During paraspinal EMG, the patient would lie in the prone position supported by pillows underneath the abdomen. The L3-4 interspinal space was determined by first locating the interspinal space at the level corresponding to the iliac crest, then identifying the L3, L4, L5 and S1 spinal processes by palpation. At least 20 insertions were analyzed from each multifidus muscle. The aim of the examination was to detect the abnormal spontaneous activity suggesting lower motor neuron disorder, and thus serving as a sign of denervation. Abnormal activity indicating denervation was considered to be fibrillation potentials, positive sharp waves, and complex repetitive discharges.
Lower limb needle EMG was performed with the patient lying in the supine position, considering assessment of m. vastus lateralis, tibialis anterior, extensor hallucis longus and gastrocnemius (roots L3 -S1).

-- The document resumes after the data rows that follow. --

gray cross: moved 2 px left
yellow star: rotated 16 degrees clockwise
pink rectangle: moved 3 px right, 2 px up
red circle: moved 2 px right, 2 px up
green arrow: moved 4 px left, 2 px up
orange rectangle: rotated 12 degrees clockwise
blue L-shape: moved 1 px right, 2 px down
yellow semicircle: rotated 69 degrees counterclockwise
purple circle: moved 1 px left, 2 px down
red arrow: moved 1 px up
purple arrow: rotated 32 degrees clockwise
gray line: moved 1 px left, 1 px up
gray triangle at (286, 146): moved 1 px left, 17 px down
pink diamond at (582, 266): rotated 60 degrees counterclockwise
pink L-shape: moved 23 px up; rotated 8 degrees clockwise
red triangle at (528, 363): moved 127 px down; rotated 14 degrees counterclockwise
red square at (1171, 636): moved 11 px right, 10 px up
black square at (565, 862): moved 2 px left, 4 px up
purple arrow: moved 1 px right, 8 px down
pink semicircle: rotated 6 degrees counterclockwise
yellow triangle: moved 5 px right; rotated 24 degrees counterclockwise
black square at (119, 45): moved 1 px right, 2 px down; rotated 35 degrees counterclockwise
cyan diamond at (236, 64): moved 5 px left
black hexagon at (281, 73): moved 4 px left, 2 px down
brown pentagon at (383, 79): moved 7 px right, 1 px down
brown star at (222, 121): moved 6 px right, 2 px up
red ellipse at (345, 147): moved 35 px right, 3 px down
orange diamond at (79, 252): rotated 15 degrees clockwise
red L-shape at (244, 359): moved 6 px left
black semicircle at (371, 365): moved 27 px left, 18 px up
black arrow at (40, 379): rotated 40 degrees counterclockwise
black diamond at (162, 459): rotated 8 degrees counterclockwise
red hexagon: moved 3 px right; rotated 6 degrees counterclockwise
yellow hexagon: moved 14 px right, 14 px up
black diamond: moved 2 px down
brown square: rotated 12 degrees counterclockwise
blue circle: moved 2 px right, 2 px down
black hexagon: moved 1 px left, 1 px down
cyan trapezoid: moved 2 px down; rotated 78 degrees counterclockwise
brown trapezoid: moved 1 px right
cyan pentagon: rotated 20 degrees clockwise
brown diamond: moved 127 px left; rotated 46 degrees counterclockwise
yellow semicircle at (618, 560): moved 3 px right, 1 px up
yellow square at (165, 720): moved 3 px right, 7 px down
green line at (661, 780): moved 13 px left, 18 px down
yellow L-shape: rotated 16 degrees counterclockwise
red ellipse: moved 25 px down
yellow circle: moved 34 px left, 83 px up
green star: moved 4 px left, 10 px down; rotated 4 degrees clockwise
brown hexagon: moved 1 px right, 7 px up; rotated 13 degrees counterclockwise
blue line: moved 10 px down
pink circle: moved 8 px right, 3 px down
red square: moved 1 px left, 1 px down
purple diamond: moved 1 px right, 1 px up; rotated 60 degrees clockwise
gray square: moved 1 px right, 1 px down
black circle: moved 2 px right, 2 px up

The recording of tibial H-waves and peroneal F-waves was performed with Keypoint EMG equipment (Skovlunde, Denmark), using the H-wave and F-wave programs (20 successive samples, 1 stimulus per second, stimulus duration 0.2 ms, high pass filter 20 Hz, low pass filter 10 kHz, sensitivity 0.2 mV/div, sweep 10 ms/div). The stimulus intensity for F-responses was adjusted to obtain supramaximal M-response amplitude. The F-responses were recorded using a surface electrode placed over the middle of the short toe extensor muscle. The reference electrode was placed over the first metatarsal bone on the dorsal surface of the foot. The stimulus intensity for H-responses was adjusted to get repeatable responses with identical latency. The stimulus site was the popliteal fossa and the H-responses were recorded by surface electrodes over the gastrocnemius muscle. The latencies of the minimum F-response (Fmin) and H-response were determined. The recorded values were compared to the normal material of the laboratory (120 normal values) taking the height of the subject into account. The deviation from the normal value was expressed as standard deviation (SD). SD values higher than 2.5 SD were considered abnormal.
Nerve root level specific (L2 – S1) EMG was abnormal if abnormal spontaneous activity associated with axonal damage (fibrillation and positive sharp waves) was found in the limbs or paraspinals. Specific nerve root involvement was defined by that nerve root innervated paraspinal muscles (roots L2 – L5) or lower limb muscles (vastus lateralis, tibialis anterior, extensor hallucis longus and gastrocnemius) (roots L3 – S1). The EMG findings were classified root by root as 1) normal (92/140 roots) or 2) abnormal (active paraspinal and/or limb lesion (48/140).
In statistical analyses, MRI and EMG were analyzed root by root. Associations between MRI findings with VAS, BDI, walking capacity and EMG were analyzed using Chi-squared tests, Spearman and Pearson correlation coefficients, t-tests, and when no assumption of normal distribution could be made, non-parametric tests were used. Statistical analysis was performed using SPSS for Windows (version 19.0; SPSS, IBM, Chicago IL, USA). Statistical significance was set at the P < 0.05 level.